Orçun girdi hemen lafa, aynştayn her zaman konuşmayı severdi zaten.

-maalesef cinayetler hakkın da hala bir iz yok. Hücre bilimi uzmanı doktor karina ile de görüştük, bu cinayetlerin nasıl gerçekleştiğine oda anlam veremedi.

-Çok güzel. Elimizden hala bir şey yok yani.

-maalesef yok.

-beyler ve bayanlar. Müdür benden bir rapor istiyor. Konya karışmış durumda insanlar sokağa çıkamıyor. Gazeteciler sürekli sıkıştırıyor. Derhal bir şeyler bulmalıyız.

Nihale döndü, Nihal elindeki dosyaları kurcalıyordu.

-Senin elinde ne var?

-Araştırdım. KK dediğin gibi ölü. Büyük ihtimal onu taklit eden bir kişi var. Onun yaptığı cinayetlerden çok haz duymuş bir kişi veya kişiler tam bilmiyorum. Zamanın da KK nın cinayetleri çok olay olmuş ve konuşulmuş.

-Araştırmaya devam. Bu işin arkasında kim var bulmalıyız.

-biri seninle oyun oynuyor çok belli. Sana acı vermek istiyor. Fatihin mezarını açıyor ve onu oradan alıyor. Senin kolyeni olay yerine bırakıyor. Ve seni yaralıyorlar. Seninle oyun oynamak istiyorlar.
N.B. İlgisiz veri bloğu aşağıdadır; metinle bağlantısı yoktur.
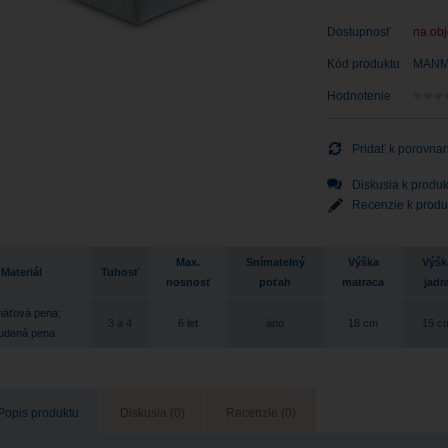
Dostupnosť
na ob
Kód produktu
MAN
Hodnotenie
Pridať k porovna
Diskusia k produk
Recenzie k produ
Max.
Snímatelný
Výška
Výšk
Materiál
Tuhosť
nosnosť
poťah
matraca
jadr
äťová pena
;
3 a 4
6 let
áno
18 cm
15 c
udená pena
Popis produktu
Diskusia (0)
Recenzie (0)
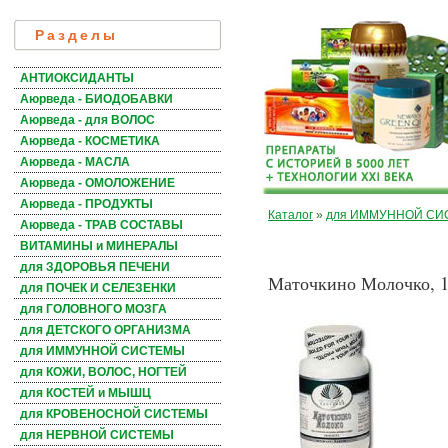
Разделы
АНТИОКСИДАНТЫ
Аюрведа - БИОДОБАВКИ
Аюрведа - для ВОЛОС
Аюрведа - КОСМЕТИКА
Аюрведа - МАСЛА
Аюрведа - ОМОЛОЖЕНИЕ
Аюрведа - ПРОДУКТЫ
Каталог
»
для ИММУННОЙ С
Аюрведа - ТРАВ СОСТАВЫ
ВИТАМИНЫ и МИНЕРАЛЫ
для ЗДОРОВЬЯ ПЕЧЕНИ
Маточкино Молочко, 1
для ПОЧЕК И СЕЛЕЗЕНКИ
для ГОЛОВНОГО МОЗГА
для ДЕТСКОГО ОРГАНИЗМА
для ИММУННОЙ СИСТЕМЫ
для КОЖИ, ВОЛОС, НОГТЕЙ
для КОСТЕЙ и МЫШЦ
для КРОВЕНОСНОЙ СИСТЕМЫ
для НЕРВНОЙ СИСТЕМЫ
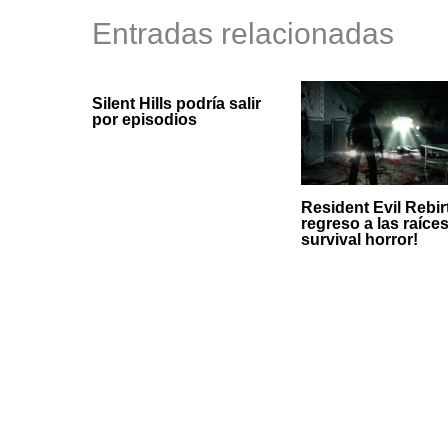
Entradas relacionadas
Silent Hills podría salir
por episodios
Resident Evil Rebir
regreso a las raíces
survival horror!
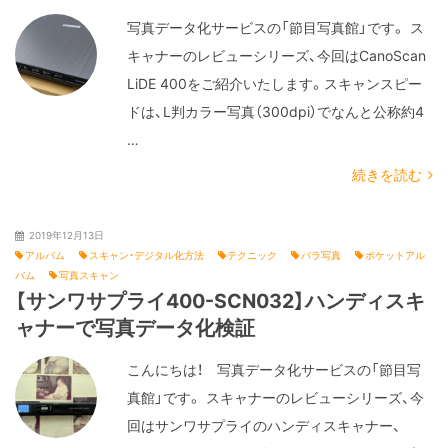
写真データ化サービスの「節目写真館」です。 ス
キャナーのレビューシリーズ、今回はCanoScan
LiDE 400をご紹介いたします。スキャンスピー
ドは、L判カラー写真（300dpi）でなんと公称約4
…
続きを読む
2019年12月13日
アルバム
スキャン・デジタル化方法
テクニック
バラ写真
ポケットアル
バム
写真スキャン
【サンワサプライ400-SCN032】ハンディスキ
ャナーで写真データ化検証
こんにちは！ 写真データ化サービスの「節目写
真館」です。 スキャナーのレビューシリーズ、今
回はサンワサプライのハンディスキャナー、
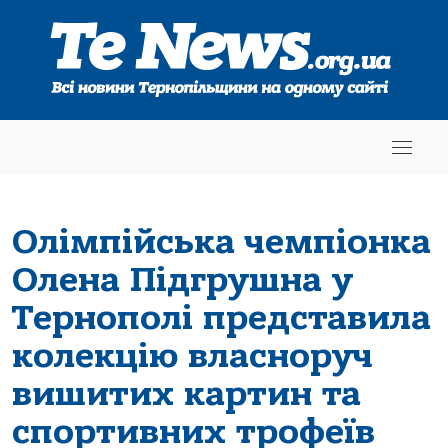
Олімпійська чемпіонка
Олена Підгрушна у
Тернополі представила
колекцію власноруч
вишитих картин та
спортивних трофеїв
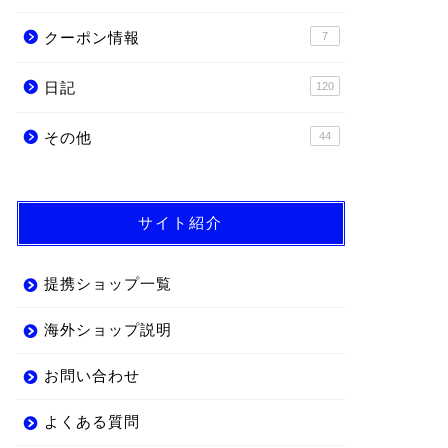
クーポン情報
7
日記
120
その他
44
サイト紹介
提携ショップ一覧
海外ショップ説明
お問い合わせ
よくある質問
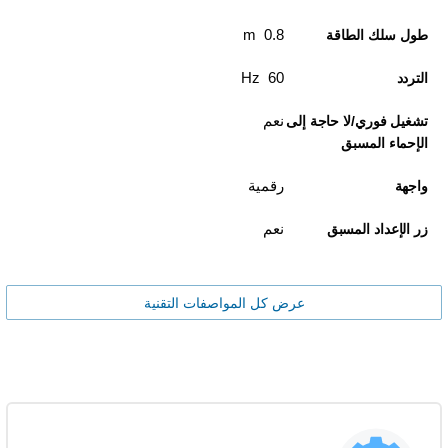
0.8 m
طول سلك الطاقة
60 Hz
التردد
نعم
تشغيل فوري/لا حاجة إلى
الإحماء المسبق
رقمية
واجهة
نعم
زر الإعداد المسبق
عرض كل المواصفات التقنية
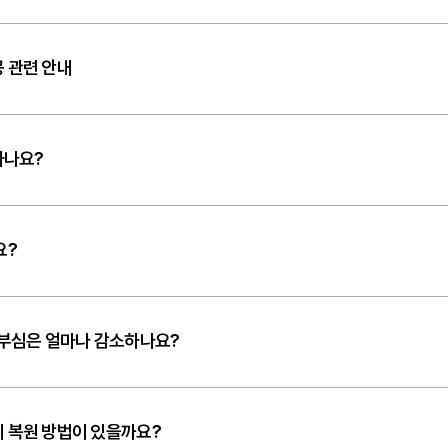
 관련 안내
뜻하나요?
요?
눈부심은 얼마나 감소하나요?
 복원 방법이 있을까요?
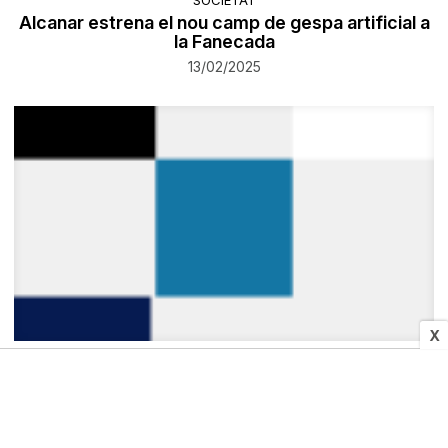
SOCIETAT
Alcanar estrena el nou camp de gespa artificial a
la Fanecada
13/02/2025
X
CULTURA I MITJANS
La UPC Manresa acull una nova edició de
l'Olimpíada de Geologia
13/02/2025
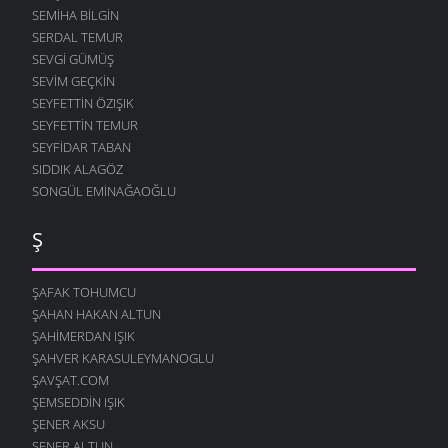
SEMIHA BILGIN
SERDAL TEMUR
SEVGI GÜMÜŞ
SEVIM GEÇKIN
SEYFETTIN ÖZIŞIK
SEYFETTIN TEMUR
SEYFIDAR TABAN
SIDDIK ALAGÖZ
SONGÜL EMINAĞAOĞLU
Ş
ŞAFAK TOHUMCU
ŞAHAN HAKAN ALTUN
ŞAHIMERDAN IŞIK
ŞAHVER KARASULEYMANOGLU
ŞAVŞAT.COM
ŞEMSEDDIN IŞIK
ŞENER AKSU
ŞENER ALTUN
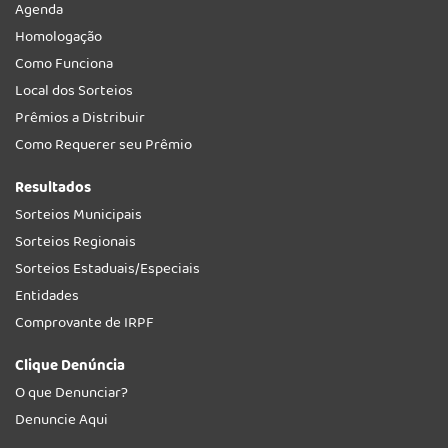
Agenda
Homologação
Como Funciona
Local dos Sorteios
Prêmios a Distribuir
Como Requerer seu Prêmio
Resultados
Sorteios Municipais
Sorteios Regionais
Sorteios Estaduais/Especiais
Entidades
Comprovante de IRPF
Clique Denúncia
O que Denunciar?
Denuncie Aqui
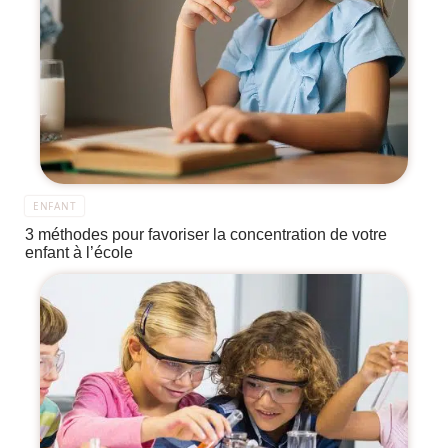
ENFANT
3 méthodes pour favoriser la concentration de votre
enfant à l’école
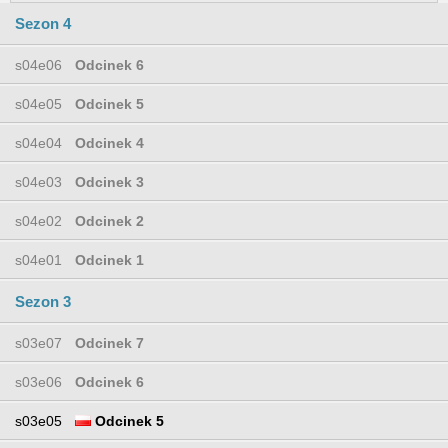
Sezon 4
s04e06
Odcinek 6
s04e05
Odcinek 5
s04e04
Odcinek 4
s04e03
Odcinek 3
s04e02
Odcinek 2
s04e01
Odcinek 1
Sezon 3
s03e07
Odcinek 7
s03e06
Odcinek 6
s03e05
Odcinek 5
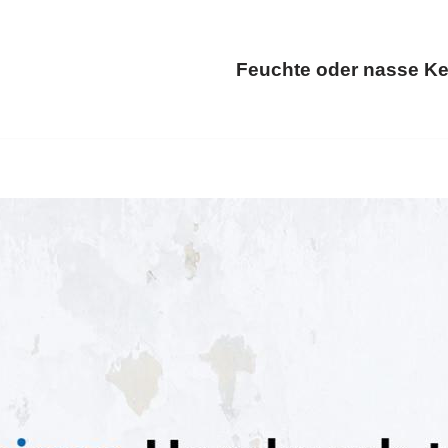
Feuchte oder nasse Ke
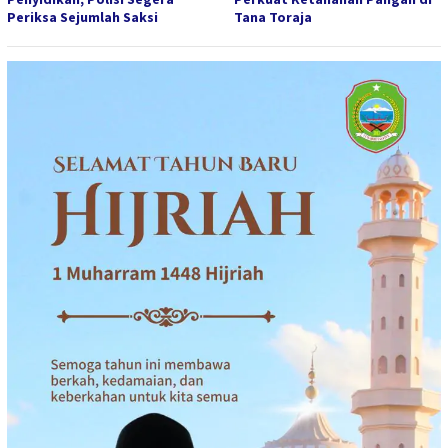
Periksa Sejumlah Saksi
Tana Toraja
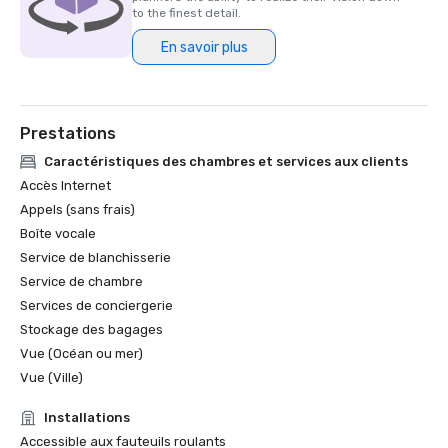
Prix Northstar Stella 2024 - Finaliste dans la catégorie 
to the finest detail.
« Meilleur espace événementiel dans un hôtel/centre de 
En savoir plus
villégiature »

Prestations
Caractéristiques des chambres et services aux clients
Accès Internet
Appels (sans frais)
Boîte vocale
Service de blanchisserie
Service de chambre
Services de conciergerie
Stockage des bagages
Vue (Océan ou mer)
Vue (Ville)
Installations
Accessible aux fauteuils roulants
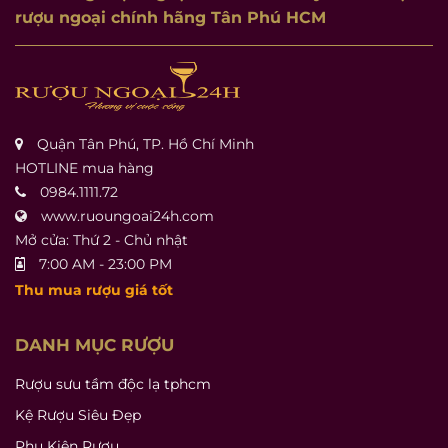
rượu ngoại chính hãng Tân Phú HCM
Quận Tân Phú, TP. Hồ Chí Minh
HOTLINE mua hàng
0984.1111.72
www.ruoungoai24h.com
Mở cửa: Thứ 2 - Chủ nhật
7:00 AM - 23:00 PM
Thu mua rượu giá tốt
DANH MỤC RƯỢU
Rượu sưu tầm độc lạ tphcm
Kệ Rượu Siêu Đẹp
Phụ Kiện Rượu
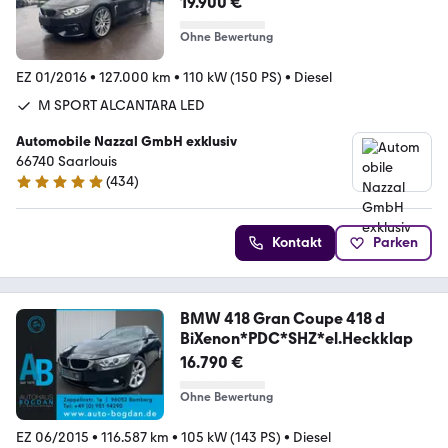
19.900 €
Ohne Bewertung
EZ 01/2016
•
127.000 km
•
110 kW (150 PS)
•
Diesel
M SPORT ALCANTARA LED
Automobile Nazzal GmbH exklusiv
66740 Saarlouis
(
434
)
4.8 Sterne
Kontakt
Parken
BMW 418 Gran Coupe 418 d
BiXenon*PDC*SHZ*el.Heckklap
16.790 €
Ohne Bewertung
EZ 06/2015
•
116.587 km
•
105 kW (143 PS)
•
Diesel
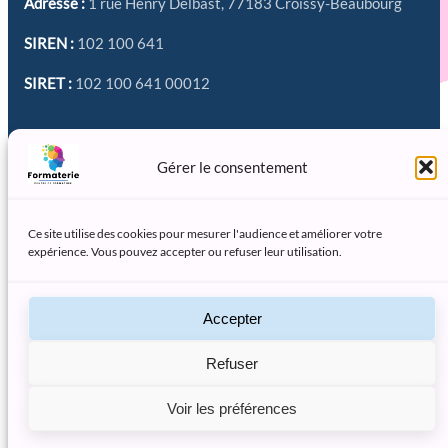
Adresse :
1 rue Henry Delbast, 77183 Croissy-Beaubourg
SIREN :
102 100 641
SIRET :
102 100 641 00012
Réseaux sociaux
Gérer le consentement
Ce site utilise des cookies pour mesurer l'audience et améliorer votre
expérience. Vous pouvez accepter ou refuser leur utilisation.
Association déclarée – LA FORMATERIE – activité 85.59A,
formation continue d’adultes.
Accepter
Refuser
Grille tarifaire
CGU-CGV
Mentions légales
Voir les préférences
Politique de confidentialité
© 2026 La Formaterie. Tous droits réservés.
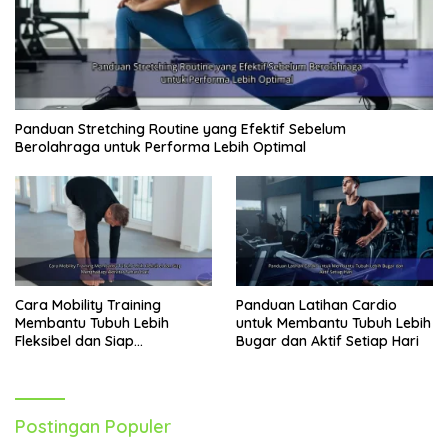
Panduan Stretching Routine yang Efektif Sebelum
Berolahraga untuk Performa Lebih Optimal
Cara Mobility Training
Panduan Latihan Cardio
Membantu Tubuh Lebih
untuk Membantu Tubuh Lebih
Fleksibel dan Siap
Bugar dan Aktif Setiap Hari
Menghadapi Aktivitas Sehari-
Hari
Postingan Populer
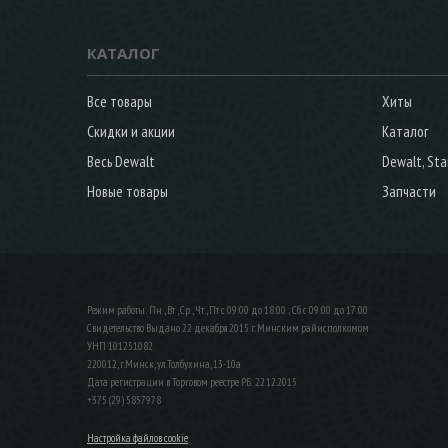
КАТАЛОГ
Все товары
Хиты
Скидки и акции
Каталог
Весь Dewalt
Dewalt, Sta
Новые товары
Запчасти
Режим работы: Пн , Вт , Ср , Чт , Пт c 09:00 до 18:00 ; Сб c 09:00 до 17:00
Свидетельство Выдано 22 декабря 2015 г. Минским райисполкомом
УНП 101251082
220012, г.Минск, ул.Толбухина, 13-10а
Дата регистрации в Торговом реестре РБ: 22.12.2015
+375 (29) 5857978
Настройка файлов cookie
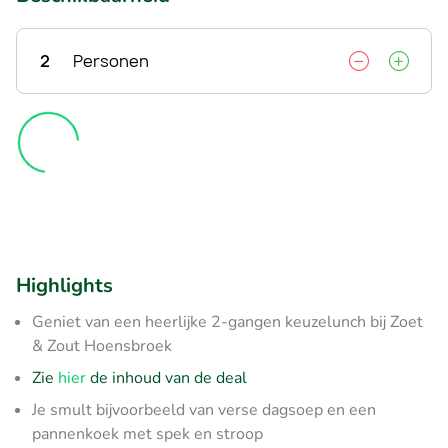
2
Personen
Highlights
Geniet van een heerlijke 2-gangen keuzelunch bij Zoet
& Zout Hoensbroek
Zie
hier
de inhoud van de deal
Je smult bijvoorbeeld van verse dagsoep en een
pannenkoek met spek en stroop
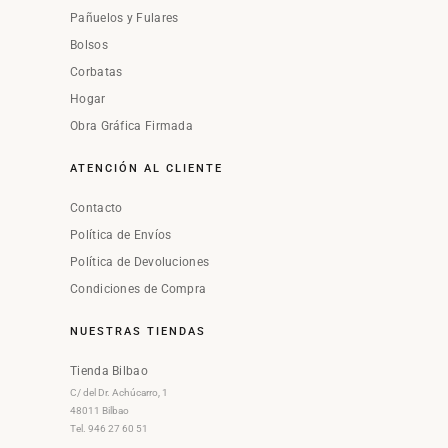
Pañuelos y Fulares
Bolsos
Corbatas
Hogar
Obra Gráfica Firmada
ATENCIÓN AL CLIENTE
Contacto
Política de Envíos
Política de Devoluciones
Condiciones de Compra
NUESTRAS TIENDAS
Tienda Bilbao
C/ del Dr. Achúcarro, 1
48011 Bilbao
Tel. 946 27 60 51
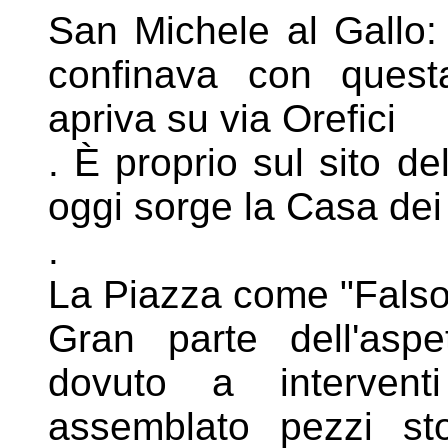
San Michele al Gallo:
confinava con
quest
apriva su via Orefici
. È proprio sul sito d
oggi sorge la
Casa dei
.
La Piazza come "Falso 
Gran parte dell'asp
dovuto a interven
assemblato pezzi st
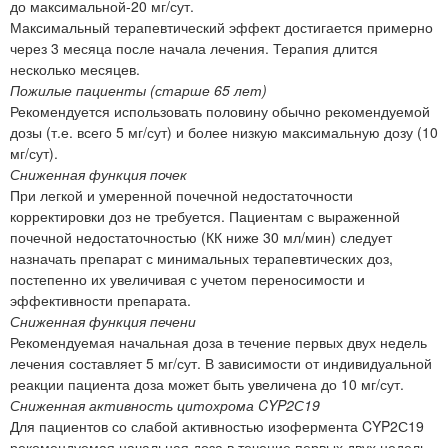
до максимальной-20 мг/сут.
Максимальный терапевтический эффект достигается примерно
через 3 месяца после начала лечения. Терапия длится
несколько месяцев.
Пожилые пациенты (старше 65 лет)
Рекомендуется использовать половину обычно рекомендуемой
дозы (т.е. всего 5 мг/сут) и более низкую максимальную дозу (10
мг/сут).
Сниженная функция почек
При легкой и умеренной почечной недостаточности
корректировки доз не требуется. Пациентам с выраженной
почечной недостаточностью (КК ниже 30 мл/мин) следует
назначать препарат с минимальных терапевтических доз,
постепенно их увеличивая с учетом переносимости и
эффективности препарата.
Сниженная функция печени
Рекомендуемая начальная доза в течение первых двух недель
лечения составляет 5 мг/сут. В зависимости от индивидуальной
реакции пациента доза может быть увеличена до 10 мг/сут.
Сниженная активность цитохрома CYP2С19
Для пациентов со слабой активностью изофермента CYP2С19
рекомендуемая начальная доза в течение первых двух недель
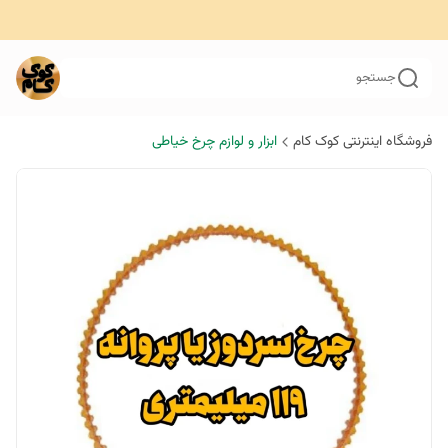
جستجو
فروشگاه اینترنتی کوک کام
ابزار و لوازم چرخ خیاطی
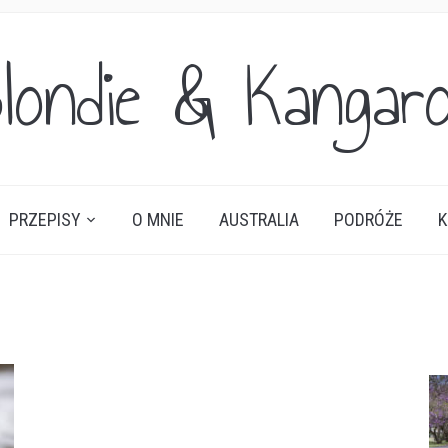
londie & Kangar
PRZEPISY
O MNIE
AUSTRALIA
PODRÓŻE
K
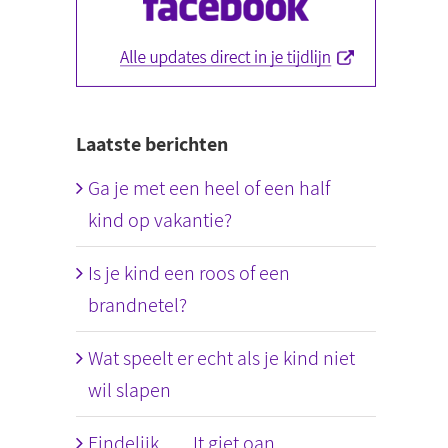
Laatste berichten
Ga je met een heel of een half
kind op vakantie?
Is je kind een roos of een
brandnetel?
Wat speelt er echt als je kind niet
wil slapen
Eindelijk….. It giet oan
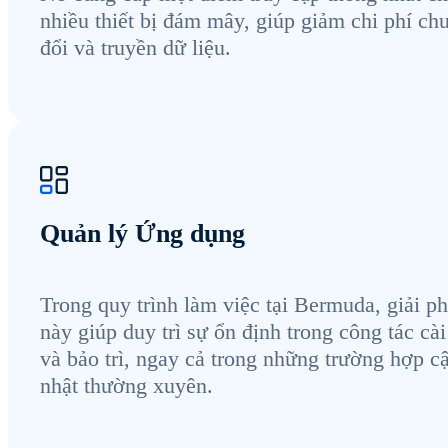
nhiều thiết bị đám mây, giúp giảm chi phí ch
đổi và truyền dữ liệu.
Quản lý Ứng dụng
Trong quy trình làm việc tại Bermuda, giải p
này giúp duy trì sự ổn định trong công tác cài
và bảo trì, ngay cả trong những trường hợp c
nhật thường xuyên.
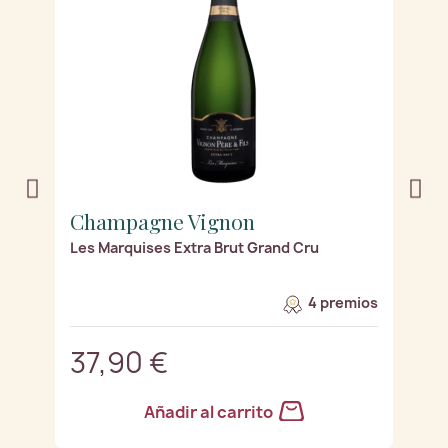
Champagne Vignon
C
Les Marquises Extra Brut Grand Cru
"L
d
os
4 premios
37,90 €
4
Añadir al carrito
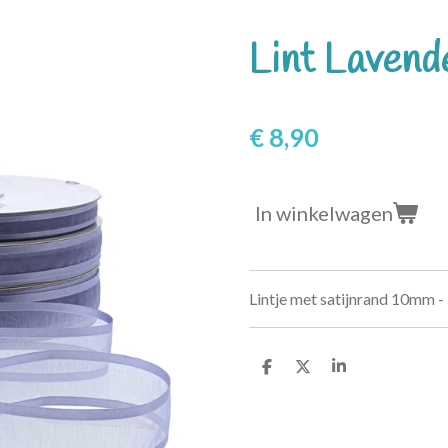
Lint Lavend
€ 8,90
In winkelwagen
Lintje met satijnrand 10mm -
D
D
S
e
e
h
l
e
a
e
l
r
n
e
-Oynayalım o halde. Hiç bir şeyden kaçacak değiliz. Biz de oyuna karşılık vereceğiz. Kimse uyumayacak, kimsenin gözünü kapalı görmeyeceğim. Telefonlar sürekli açık olacak, şarj asla %40 ın altına düşmeyecek, aradığımda hepinize ulaşacağım.

Hepsi kafasıyla söylenenleri onayladı.

-Orçun, Bilal ve Hatice siz şu esrarengiz cinayetleri kim işliyor onun peşine düşün, şüphelendiğiniz herkesi izleyin. Gerekirse doktoru bile takip edin.

Nihal, Betül ve ben ise Kara Kaptanın peşine düşeceğiz, elbet bir yer de tökezleyecek ve onu bulacağız. Çok hızlı çalışacağız, müdür bey benden bir rapor istiyor. Ona bir şeyler vermeliyim. Hadi kızlar hadi kaldırın götünüzü hadi!

Hepsi odayı terk etmeye başladı, Yılmaz odadan çıkmak için kapıya yöneldiğin de ise telefonu çaldı ve açtı.

-Baş komiser Yılmaz?

-Komiserim. Polis memuru Erdem evinde ölü bulundu.